▶ _Exercise aim_
Exact copy, no pictures: restate each entry below word for word.

Entries taken from a collection
######
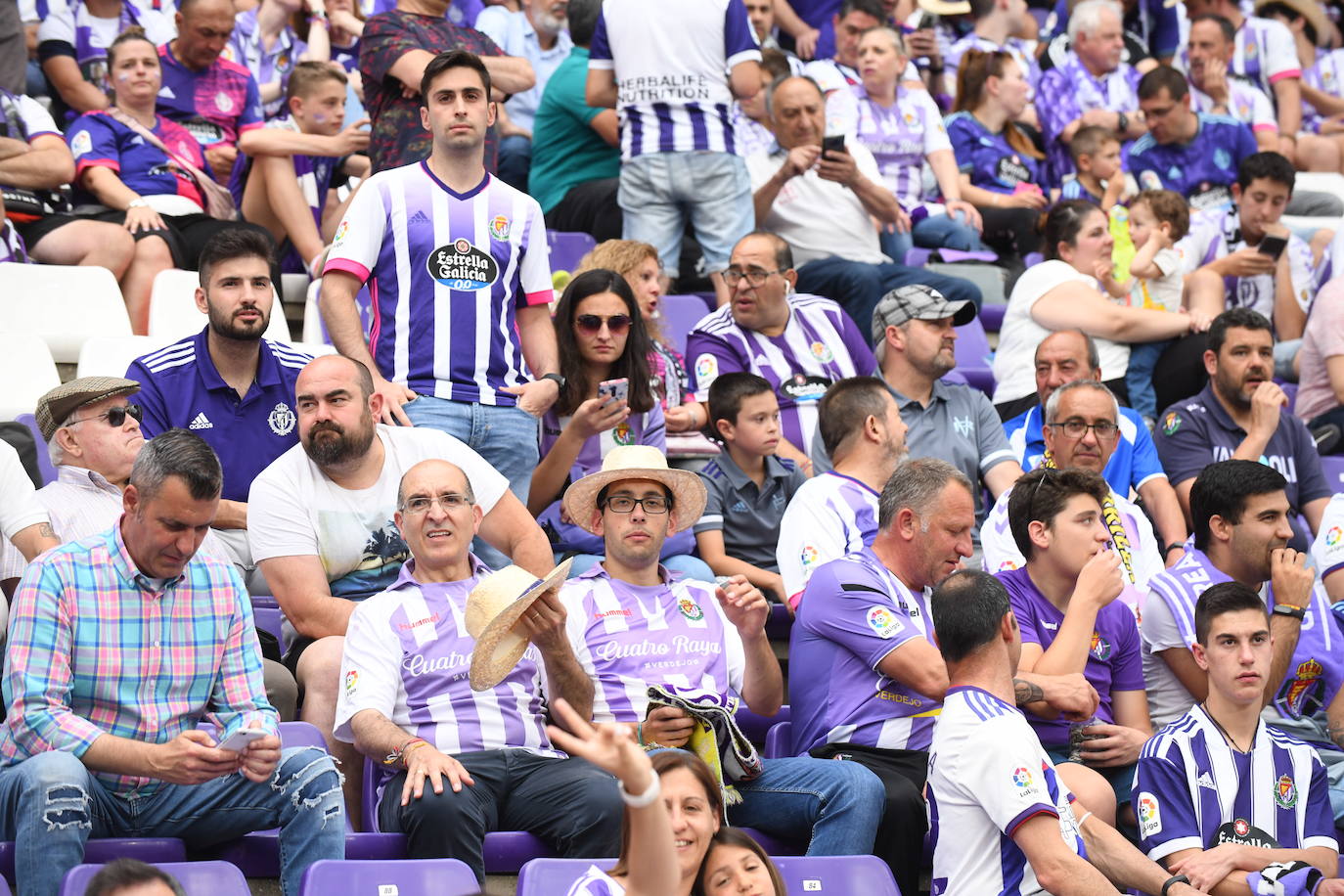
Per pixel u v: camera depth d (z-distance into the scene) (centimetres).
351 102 3011
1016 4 3534
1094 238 2623
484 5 3366
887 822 1608
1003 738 1455
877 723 1694
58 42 2806
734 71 2680
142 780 1449
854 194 2803
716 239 2681
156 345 2173
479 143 2031
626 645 1683
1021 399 2512
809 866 1510
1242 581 1923
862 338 2461
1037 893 1453
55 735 1395
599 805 1512
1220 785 1644
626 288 2136
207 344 1923
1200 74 3503
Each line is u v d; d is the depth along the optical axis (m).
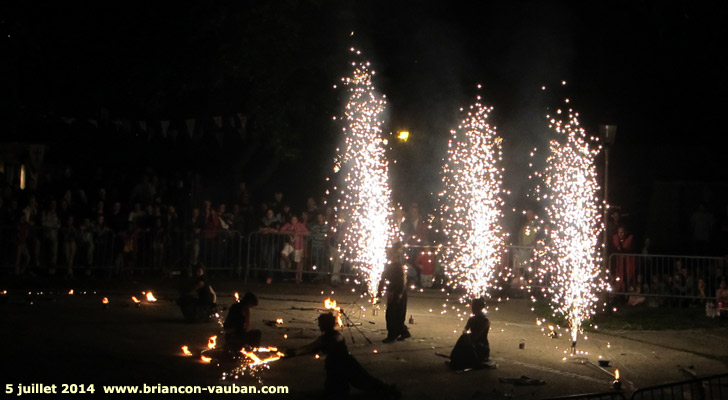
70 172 23.34
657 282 19.00
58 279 19.77
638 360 12.81
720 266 18.39
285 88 24.52
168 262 21.34
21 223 19.67
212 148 28.47
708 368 12.39
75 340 12.46
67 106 25.31
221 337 13.14
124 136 27.33
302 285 21.09
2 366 10.58
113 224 20.91
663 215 24.11
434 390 10.41
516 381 10.88
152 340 12.75
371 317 16.17
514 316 17.28
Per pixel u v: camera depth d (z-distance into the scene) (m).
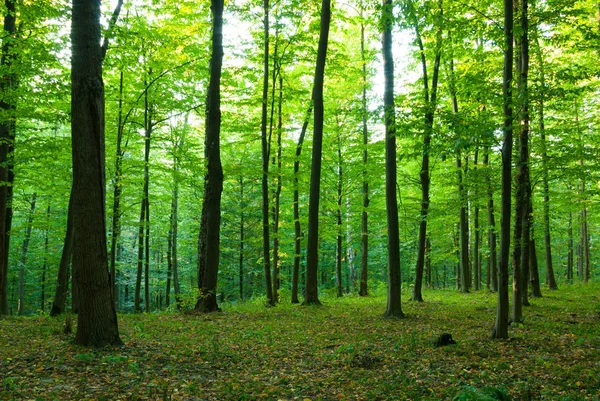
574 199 19.86
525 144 10.89
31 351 7.33
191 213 28.28
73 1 7.54
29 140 12.88
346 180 22.22
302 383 6.24
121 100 16.05
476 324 11.33
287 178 19.00
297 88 20.58
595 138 15.53
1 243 13.34
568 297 17.34
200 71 17.02
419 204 20.39
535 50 14.38
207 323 11.55
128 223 18.06
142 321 11.72
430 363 7.19
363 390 5.87
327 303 17.53
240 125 18.16
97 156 7.67
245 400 5.45
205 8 16.19
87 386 5.66
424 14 10.66
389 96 12.87
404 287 30.42
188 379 6.29
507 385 5.89
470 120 9.14
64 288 13.36
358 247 30.25
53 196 21.70
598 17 14.99
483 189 15.93
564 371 6.43
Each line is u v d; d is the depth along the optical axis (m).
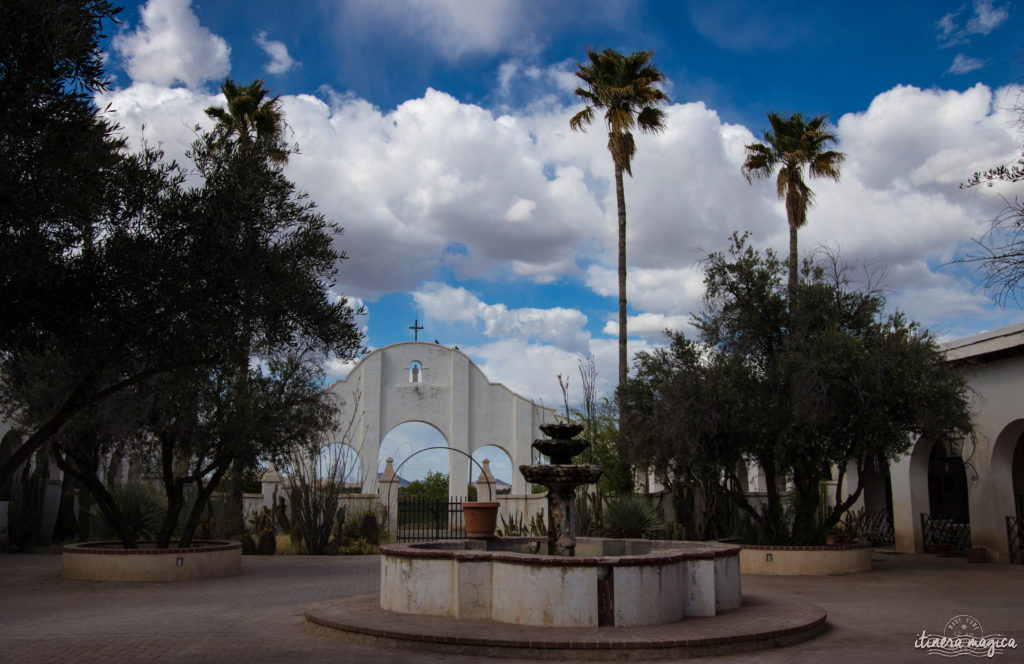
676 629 8.16
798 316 16.45
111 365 6.80
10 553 20.73
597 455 21.09
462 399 33.56
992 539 17.44
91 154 5.64
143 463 17.64
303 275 7.85
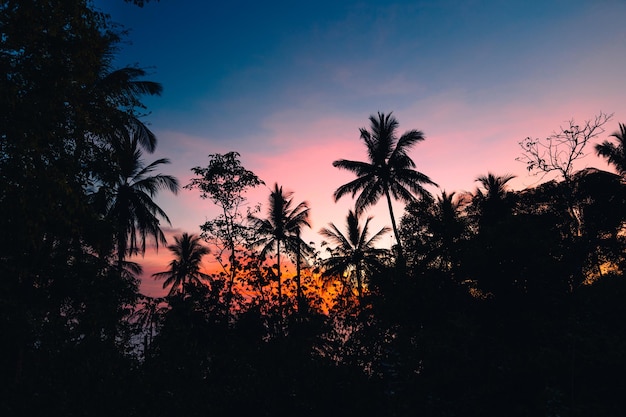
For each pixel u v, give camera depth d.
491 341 6.52
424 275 7.85
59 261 8.66
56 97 6.20
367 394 5.73
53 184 6.35
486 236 8.84
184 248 32.97
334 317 7.48
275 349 6.62
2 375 6.32
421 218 15.44
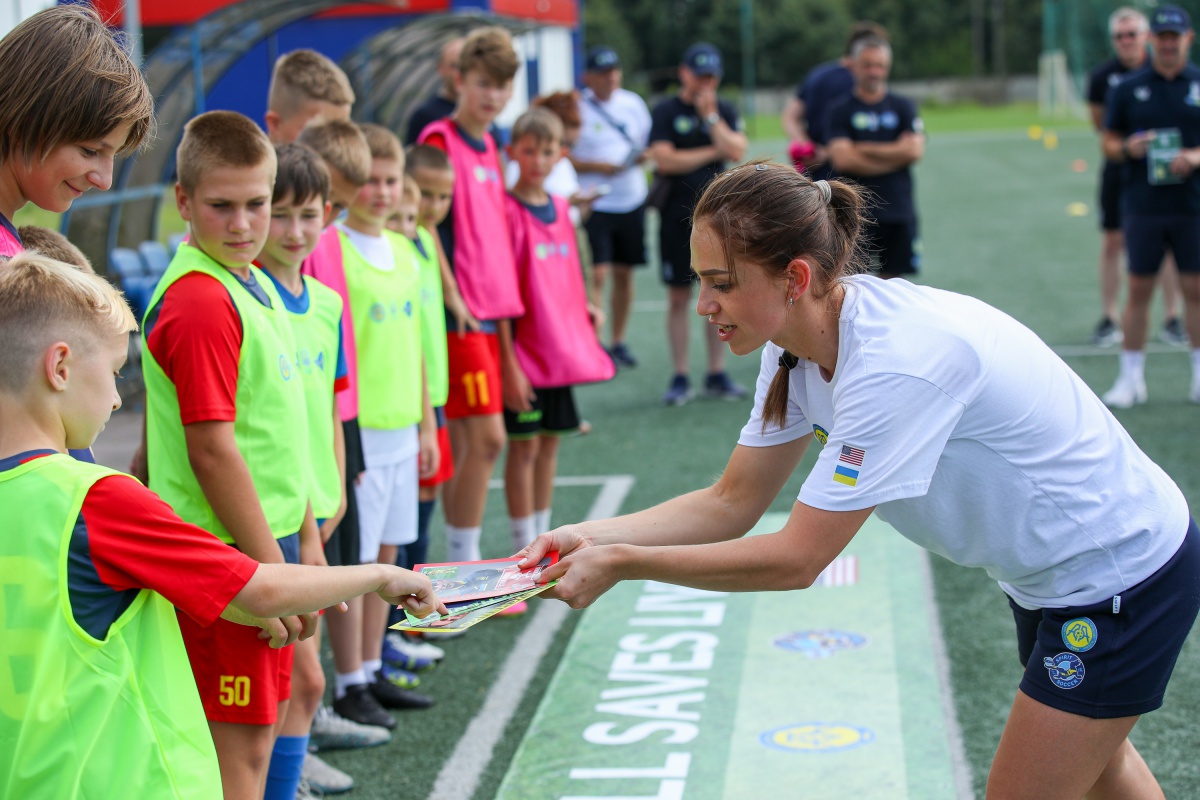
######
▶ _Output for this task_
Per pixel u v: camera depth d (z-distance into the scene) (centimetres).
351 102 3011
1016 4 3534
1094 238 2623
484 5 3366
887 822 1608
1003 738 1455
877 723 1694
58 42 2806
734 71 2680
142 780 1449
854 194 2803
716 239 2681
156 345 2173
479 143 2031
626 645 1683
1021 399 2512
809 866 1510
1242 581 1923
862 338 2461
1037 893 1453
55 735 1395
599 805 1512
1220 785 1644
626 288 2136
207 344 1923
1200 74 3503
Each line is u v d; d is the depth along the optical axis (m).
70 172 23.34
657 282 19.00
58 279 19.77
638 360 12.81
720 266 18.39
285 88 24.52
168 262 21.34
21 223 19.67
212 148 28.47
708 368 12.39
75 340 12.46
67 106 25.31
221 337 13.14
124 136 27.33
302 285 21.09
2 366 10.58
113 224 20.91
663 215 24.11
434 390 10.41
516 381 10.88
152 340 12.75
371 317 16.17
514 316 17.28
Per pixel u v: camera depth d (z-distance into the scene) (m).
574 199 19.86
525 144 10.89
31 351 7.33
191 213 28.28
73 1 7.54
29 140 12.88
346 180 22.22
302 383 6.24
121 100 16.05
476 324 11.33
287 178 19.00
297 88 20.58
595 138 15.53
1 243 13.34
568 297 17.34
200 71 17.02
419 204 20.39
535 50 14.38
207 323 11.55
128 223 18.06
142 321 11.72
430 363 7.19
363 390 5.87
327 303 17.53
240 125 18.16
97 156 7.67
245 400 5.45
205 8 16.19
87 386 5.66
424 14 10.66
389 96 12.87
404 287 30.42
188 379 6.29
507 385 5.89
470 120 9.14
64 288 13.36
358 247 30.25
53 196 21.70
598 17 14.99
483 189 15.93
564 371 6.43
Each line is u v d; d is the depth along the optical axis (m).
676 629 8.16
798 316 16.45
111 365 6.80
10 553 20.73
597 455 21.09
462 399 33.56
992 539 17.44
91 154 5.64
143 463 17.64
303 275 7.85
For each pixel u v, give camera depth d.
491 341 6.52
424 275 7.85
59 261 8.66
56 97 6.20
367 394 5.73
53 184 6.35
486 236 8.84
184 248 32.97
334 317 7.48
275 349 6.62
2 375 6.32
421 218 15.44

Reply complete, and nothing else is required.